# Crabs



## NextJen

I hadn't bothered to put my crab traps out yet this season until I threw one in earlier, maybe around 3:00. Pulled it up about 2 hours later and there was one small male in there! I was surprised, didn't think any were up where I am yet, but it is getting about time. I threw him back and told him to tell his bigger friends where to find the food.


----------



## Humbled

May the crab gods smile upon you! 

I caught a bushel this morning on the Pax River. Best trip yet this year. 

The old-timers used to say that you can't find a good tasting crab until you start seeing sea nettles in the water.  Salinity?  Do they eat sea nettles?  No idea here, but the one claw I ate was good.


----------



## NextJen

Humbled said:


> on the Pax River.


Thanks for the well wishes. I'm on the Port Tobacco River. Usually takes a little longer for them to work their way up to where I am. Enjoy!


----------



## littlelady

NextJen said:


> Thanks for the well wishes. I'm on the Port Tobacco River. Usually takes a little longer for them to work their way up to where I am. Enjoy!

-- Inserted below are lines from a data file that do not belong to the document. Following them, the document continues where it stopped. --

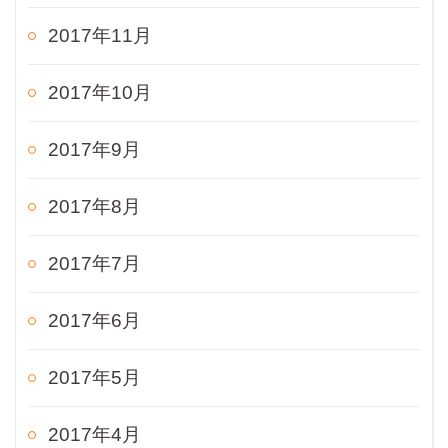
2017年11月
2017年10月
2017年9月
2017年8月
2017年7月
2017年6月
2017年5月
2017年4月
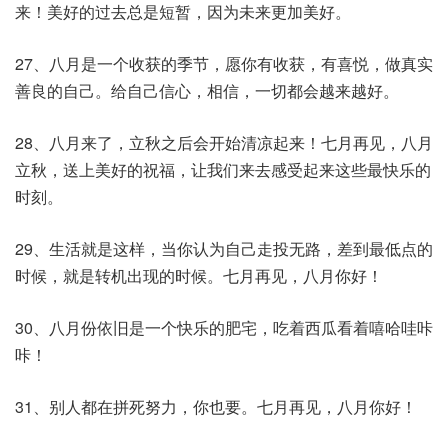
来！美好的过去总是短暂，因为未来更加美好。
27、八月是一个收获的季节，愿你有收获，有喜悦，做真实
善良的自己。给自己信心，相信，一切都会越来越好。
28、八月来了，立秋之后会开始清凉起来！七月再见，八月
立秋，送上美好的祝福，让我们来去感受起来这些最快乐的
时刻。
29、生活就是这样，当你认为自己走投无路，差到最低点的
时候，就是转机出现的时候。七月再见，八月你好！
30、八月份依旧是一个快乐的肥宅，吃着西瓜看着嘻哈哇咔
咔！
31、别人都在拼死努力，你也要。七月再见，八月你好！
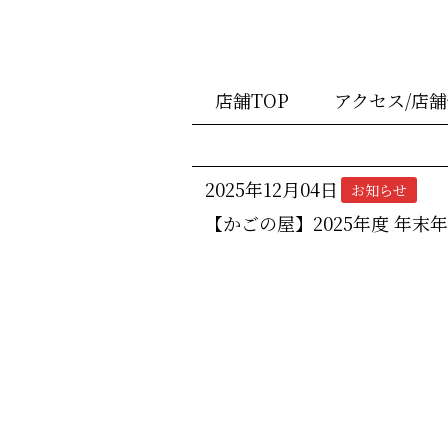
店舗TOP
アクセス/店
2025年12月04日
お知らせ
【かごの屋】2025年度 年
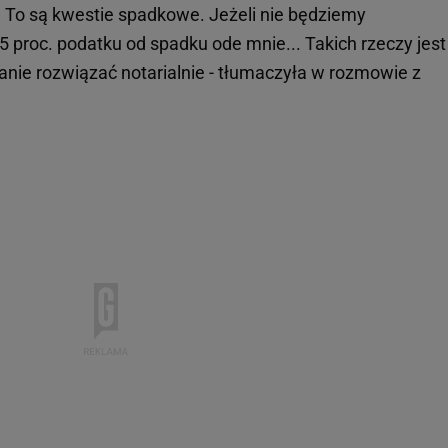
...) To są kwestie spadkowe. Jeżeli nie będziemy
 proc. podatku od spadku ode mnie... Takich rzeczy jest
tanie rozwiązać notarialnie - tłumaczyła w rozmowie z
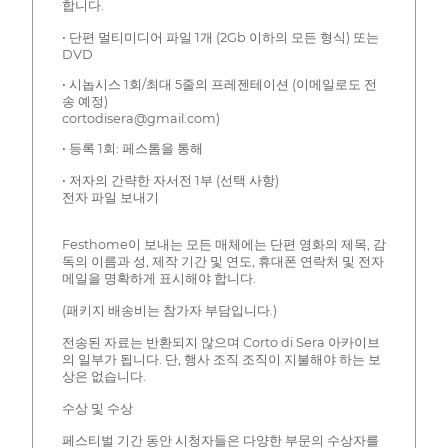
합니다.
• 단편 멀티미디어 파일 1개 (2Gb 이하의 모든 형식) 또는
DVD
• 시놉시스 1회/최대 5줄의 프레젠테이션 (이메일로도 전
송 예정)
cortodisera@gmail.com)
• 등록 1회: 페스톰을 통해
• 저자의 간략한 자서전 1부 (선택 사항)
전자 파일 보내기
Festhome이 보내는 모든 매체에는 단편 영화의 제목, 감
독의 이름과 성, 제작 기간 및 연도, 휴대폰 연락처 및 전자
메일을 명확하게 표시해야 합니다.
(패키지 배송비는 참가자 부담입니다.)
전송된 자료는 반환되지 않으며 Corto di Sera 아카이브
의 일부가 됩니다. 단, 행사 조직 조직이 지불해야 하는 보
상은 없습니다.
수상 및 수상
페스티벌 기간 동안 시청자들은 다양한 부문의 수상자를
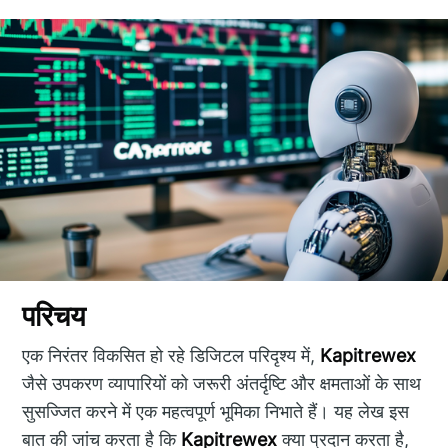
परिचय
एक निरंतर विकसित हो रहे डिजिटल परिदृश्य में,
Kapitrewex
जैसे उपकरण व्यापारियों को जरूरी अंतर्दृष्टि और क्षमताओं के साथ
सुसज्जित करने में एक महत्वपूर्ण भूमिका निभाते हैं। यह लेख इस
बात की जांच करता है कि
Kapitrewex
क्या प्रदान करता है,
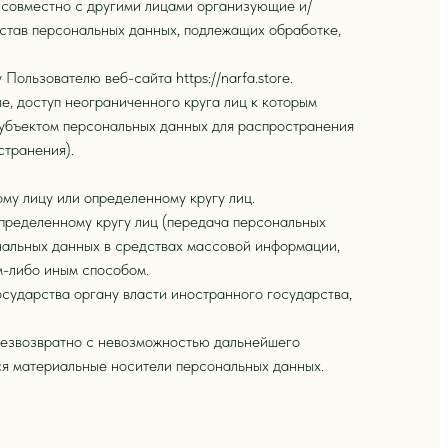
и совместно с другими лицами организующие и/
став персональных данных, подлежащих обработке,
льзователю веб-сайта https://narfa.store.
, доступ неограниченного круга лиц к которым
субъектом персональных данных для распространения
странения).
му лицу или определенному кругу лиц.
пределенному кругу лиц (передача персональных
нальных данных в средствах массовой информации,
м-либо иным способом.
сударства органу власти иностранного государства,
 безвозвратно с невозможностью дальнейшего
я материальные носители персональных данных.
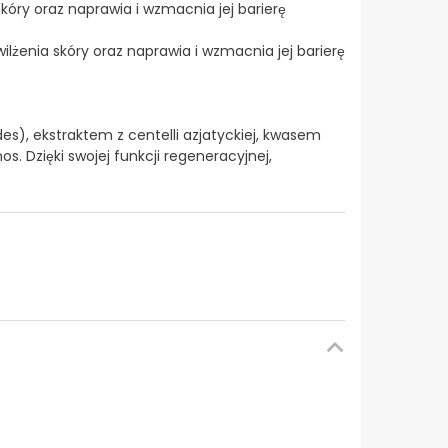
kóry oraz naprawia i wzmacnia jej barierę
lżenia skóry oraz naprawia i wzmacnia jej barierę
s), ekstraktem z centelli azjatyckiej, kwasem
. Dzięki swojej funkcji regeneracyjnej,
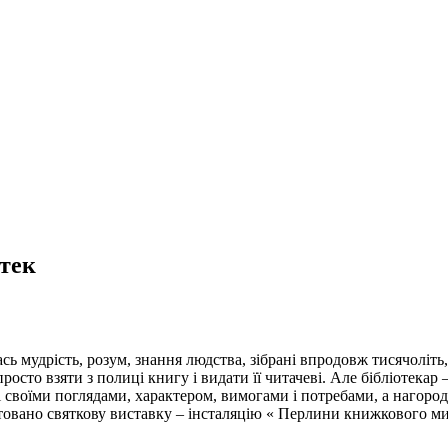
отек
ь мудрість, розум, знання людства, зібрані впродовж тисячоліть,
росто взяти з полиці книгу і видати її читачеві. Але бібліотекар
і своїми поглядами, характером, вимогами і потребами, а нагородою
нтовано святкову виставку – інсталяцію « Перлини книжкового мис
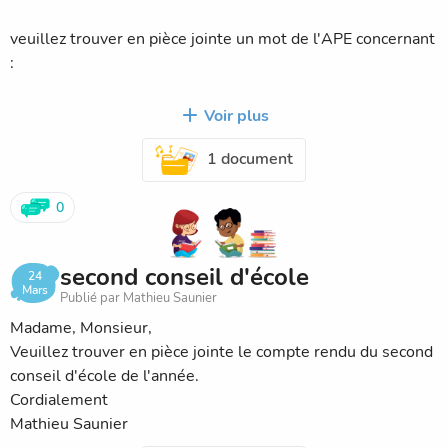
veuillez trouver en pièce jointe un mot de l'APE concernant
:
Voir plus
- les 10 km courir à Brive du 23 mai
1 document
- vente de Tee-shirts floqués au nom de l'école.
0
Ce mot est également présent dans le cahier de liaison de
votre enfant.
second conseil d'école
24
Mars
Publié par Mathieu Saunier
Madame, Monsieur,
Veuillez trouver en pièce jointe le compte rendu du second
conseil d'école de l'année.
Cordialement
Mathieu Saunier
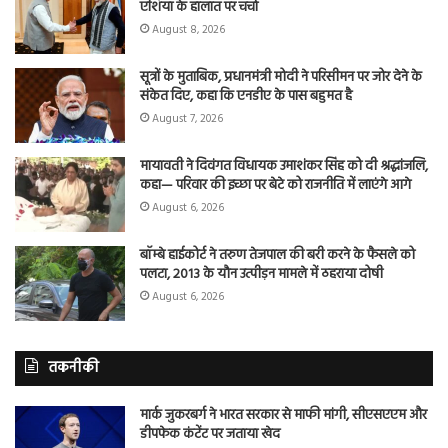
एशिया के हालात पर चर्चा
August 8, 2026
सूत्रों के मुताबिक, प्रधानमंत्री मोदी ने परिसीमन पर जोर देने के
संकेत दिए, कहा कि एनडीए के पास बहुमत है
August 7, 2026
मायावती ने दिवंगत विधायक उमाशंकर सिंह को दी श्रद्धांजलि,
कहा— परिवार की इच्छा पर बेटे को राजनीति में लाएंगे आगे
August 6, 2026
बॉम्बे हाईकोर्ट ने तरुण तेजपाल की बरी करने के फैसले को
पलटा, 2013 के यौन उत्पीड़न मामले में ठहराया दोषी
August 6, 2026
तकनीकी
मार्क जुकरबर्ग ने भारत सरकार से माफी मांगी, सीएसएएम और
डीपफेक कंटेंट पर जताया खेद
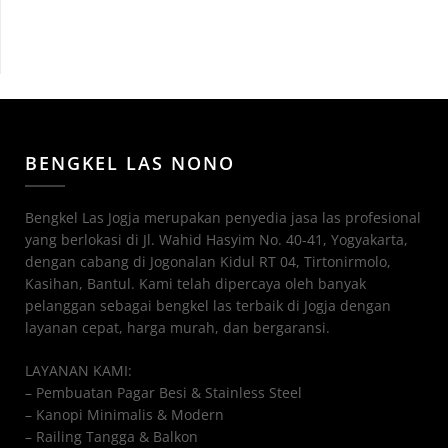
BENGKEL LAS NONO
Bengkel Las Jogja merupakan penyedia jasa las profesional
yang berlokasi di Jl. Wahid Hasyim No. 40-41, Yogyakarta,
dengan cabang di Jogonalan Kidul RT 04, Tirtonirmolo,
Kasihan, Bantul. Kami telah dipercaya oleh banyak
pelanggan sebagai bengkel las terbaik di Jogja dengan
layanan cepat, harga murah, dan bergaransi.
LAYANAN KAMI:
– Pembuatan Pagar Besi & Stainless Steel
– Kanopi Minimalis & Modern
– Railing Tangga & Balkon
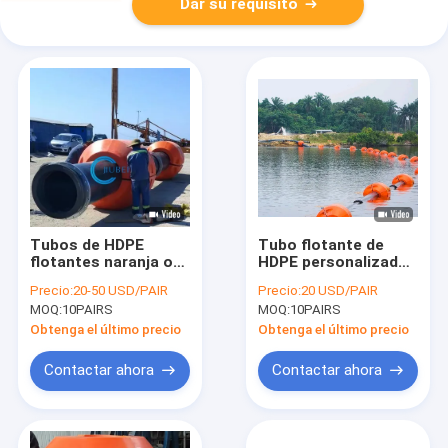
Dar su requisito
Tubos de HDPE
Tubo flotante de
flotantes naranja o
HDPE personalizado
amarillo
con alargamiento en
Precio:
20-50 USD/PAIR
Precio:
20 USD/PAIR
personalizados con
la ruptura 400% de
MOQ:
10PAIRS
MOQ:
10PAIRS
instalación de acero
rendimiento
galvanizado en
Obtenga el último precio
Obtenga el último precio
caliente
Contactar ahora
Contactar ahora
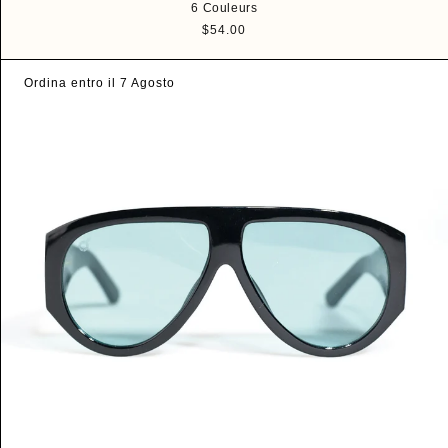
6 Couleurs
P
$54.00
r
i
Ordina entro il 7 Agosto
x
h
a
b
i
t
u
e
l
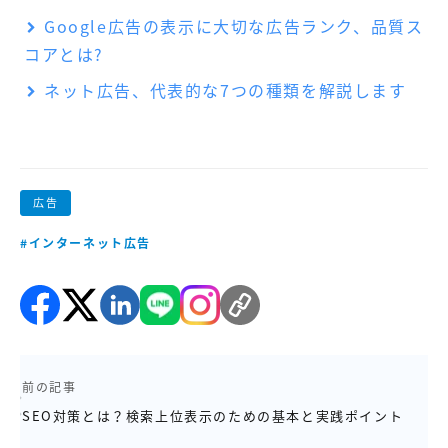
Google広告の表示に大切な広告ランク、品質ス
コアとは?
ネット広告、代表的な7つの種類を解説します
広告
#インターネット広告
前の記事
SEO対策とは？検索上位表示のための基本と実践ポイント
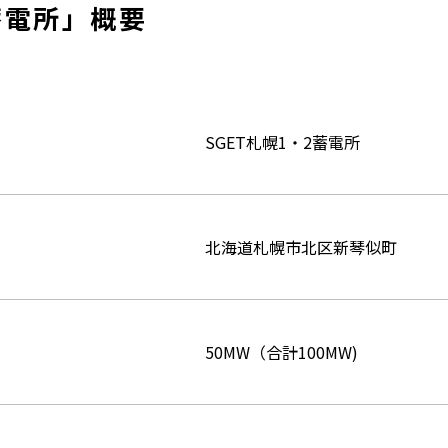
蓄電所」概要
SGET札幌1・2蓄電所
北海道札幌市北区新琴似町
50MW（合計100MW)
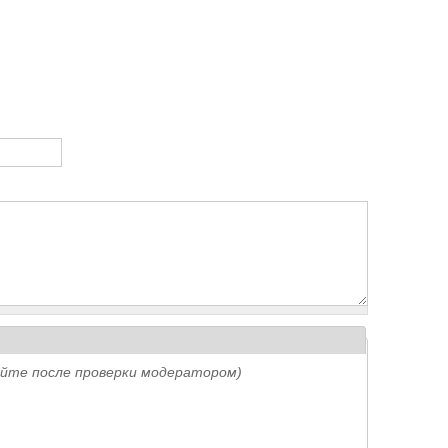
айте после проверки модератором)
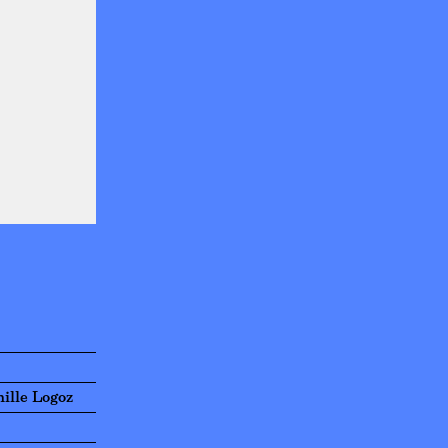
ille Logoz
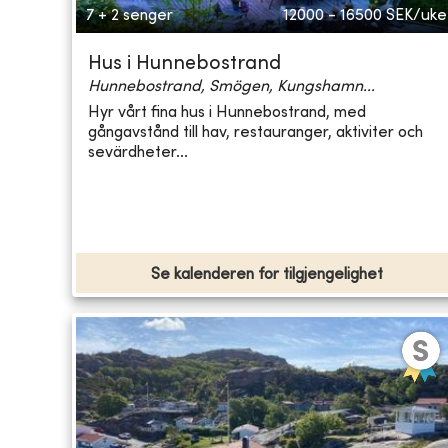
7 + 2 senger
12000 - 16500
SEK/uke
Hus i Hunnebostrand
Hunnebostrand, Smögen, Kungshamn...
Hyr vårt fina hus i Hunnebostrand, med
gångavstånd till hav, restauranger, aktiviter och
sevärdheter...
Se kalenderen for tilgjengelighet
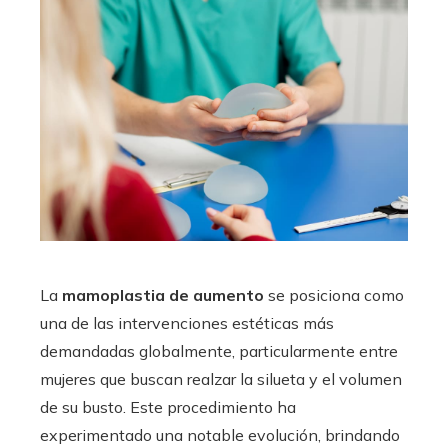
La
mamoplastia de aumento
se posiciona como
una de las intervenciones estéticas más
demandadas globalmente, particularmente entre
mujeres que buscan realzar la silueta y el volumen
de su busto. Este procedimiento ha
experimentado una notable evolución, brindando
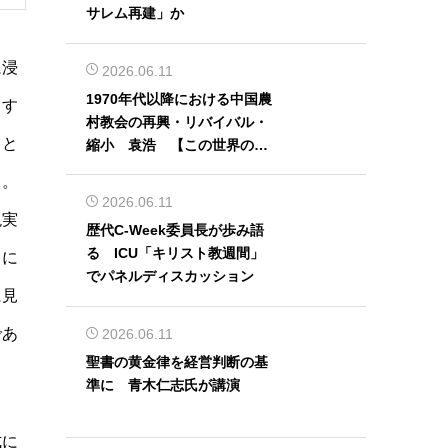
サレム再建」か
に浸
2026.06.11
1970年代以降における中国農
出す
村教会の再興・リバイバル・
こと
縮小 袁浩 【この世界の片
隅から】
る。
2026.06.11
現実
歴代C-Week委員長が歩み語
る ICU「キリスト教週間」
とに
でパネルディスカッション
に見
であ
2026.06.11
聖書の黄金律を経営判断の基
準に 青木仁志氏が講演
式に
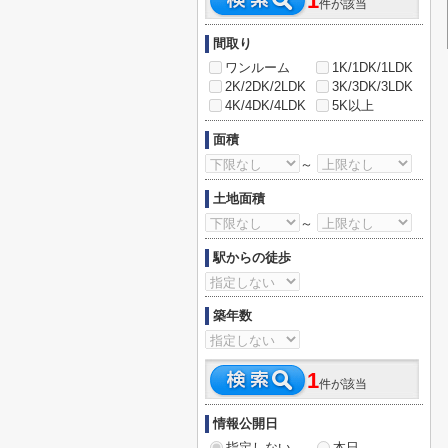
1
件が該当
間取り
ワンルーム
1K/1DK/1LDK
2K/2DK/2LDK
3K/3DK/3LDK
4K/4DK/4LDK
5K以上
面積
～
土地面積
～
駅からの徒歩
築年数
1
件が該当
情報公開日
指定しない
本日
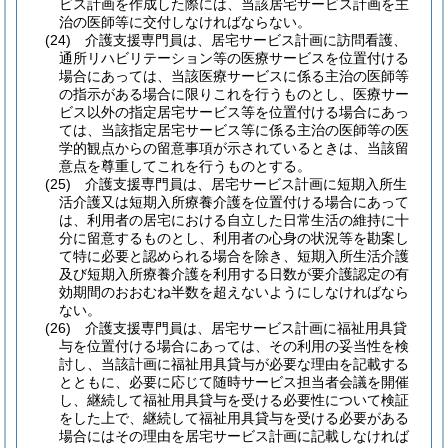
ビス計画を作成した際には、当該居宅サービス計画を主
治の医師等に交付しなければならない。
(24)
介護支援専門員は、居宅サービス計画に訪問看護、
通所リハビリテーション等の医療サービスを位置付ける
場合にあっては、当該医療サービスに係る主治の医師等
の指示がある場合に限りこれを行うものとし、医療サー
ビス以外の指定居宅サービス等を位置付ける場合にあっ
ては、当該指定居宅サービス等に係る主治の医師等の医
学的観点からの留意事項が示されているときは、当該留
意点を尊重してこれを行うものとする。
(25)
介護支援専門員は、居宅サービス計画に短期入所生
活介護又は短期入所療養介護を位置付ける場合にあって
は、利用者の居宅における自立した日常生活の維持に十
分に留意するものとし、利用者の心身の状況等を勘案し
て特に必要と認められる場合を除き、短期入所生活介護
及び短期入所療養介護を利用する日数が要介護認定の有
効期間のおおむね半数を超えないようにしなければなら
ない。
(26)
介護支援専門員は、居宅サービス計画に福祉用具貸
与を位置付ける場合にあっては、その利用の妥当性を検
討し、当該計画に福祉用具貸与が必要な理由を記載する
とともに、必要に応じて随時サービス担当者会議を開催
し、継続して福祉用具貸与を受ける必要性について検証
をした上で、継続して福祉用具貸与を受ける必要がある
場合にはその理由を居宅サービス計画に記載しなければ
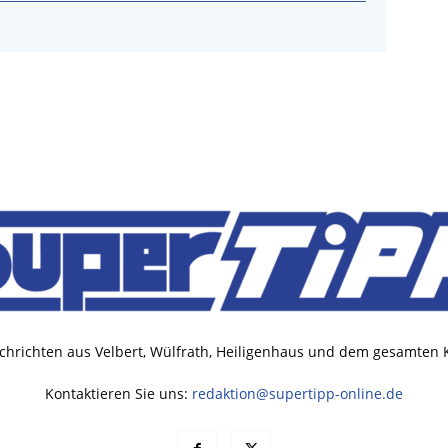
chrichten aus Velbert, Wülfrath, Heiligenhaus und dem gesamten
Kontaktieren Sie uns:
redaktion@supertipp-online.de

FIL had a commercial license back in the day when we moved to Calvert over 20 years ago.  He lives in Benedict. Hub would go out with him.  We were very spoiled.  Crabs on demand.  We live in another country, now, called Montgomery County, and FIL is 89. God love him.  Crabs are very pricey here, and only bought for a special occasion. You are lucky. If you sink it, they will come. Happy crabbing!


----------



## Bird Dog

Humbled said:


> May the crab gods smile upon you!
> 
> I caught a bushel this morning on the Pax River. Best trip yet this year.
> 
> The old-timers used to say that you can't find a good tasting crab until you start seeing sea nettles in the water.  Salinity?  Do they eat sea nettles?  No idea here, but the one claw I ate was good.


Salinity.....


----------



## NextJen

Two more little males in the trap this morning. Maybe next weekend will be better.


----------



## Gilligan

My youngest son trot lines commercially..he said they are really starting to fish pretty good up in the sheltered areas like Herring Crekk..


----------



## PeoplesElbow

NextJen said:


> I hadn't bothered to put my crab traps out yet this season until I threw one in earlier, maybe around 3:00. Pulled it up about 2 hours later and there was one small male in there! I was surprised, didn't think any were up where I am yet, but it is getting about time. I threw him back and told him to tell his bigger friends where to find the food.


Glad you have crabs!


----------



## Monello




----------



## buddscreek

went last Friday evening from 6pm-8pm in the Wicomico.. caught 37 ate them and got drunk


----------



## jrt_ms1995

I had crabs once; they really, really itch!


----------



## nutz

PeoplesElbow said:


> Glad you have crabs!


Does Hallmark have a card for that?


----------



## stgislander

Monello said:


> View attachment 139370


Did you get those in AZ???


----------



## littlelady

We are taking crabs to dot’s tomorrow for her bday.  It is a shame we can’t catch them ourselves, anymore.  We get them from Cameron’s, now.  Very pricey.  Happy crabbing, y’all!


----------



## Gilligan

Prices aren't too bad right now either...  $145/bushel for #1's cooked.


----------



## Monello

stgislander said:


> Did you get those in AZ???


I have a secret spot.


----------



## LightRoasted

If I may ...



jrt_ms1995 said:


> I had crabs once; they really, really itch!


I've heard using an ice pick to stab and pick those buggers off is a good treatment option.


----------



## mitzi

LightRoasted said:


> If I may ...
> 
> 
> I've heard using an ice pick to stab and pick those buggers off is a good treatment option.



Nix


----------



## jrt_ms1995

LightRoasted said:


> If I may ...
> 
> 
> I've heard using an ice pick to stab and pick those buggers off is a good treatment option.


Doesn't seem logical, but I'll give it a try next time. Thanks for the free advice!


----------



## Gilligan

jrt_ms1995 said:


> Doesn't seem logical, but I'll give it a try next time. Thanks for the free advice!


Make cakes outa them...calms 'em right down.


----------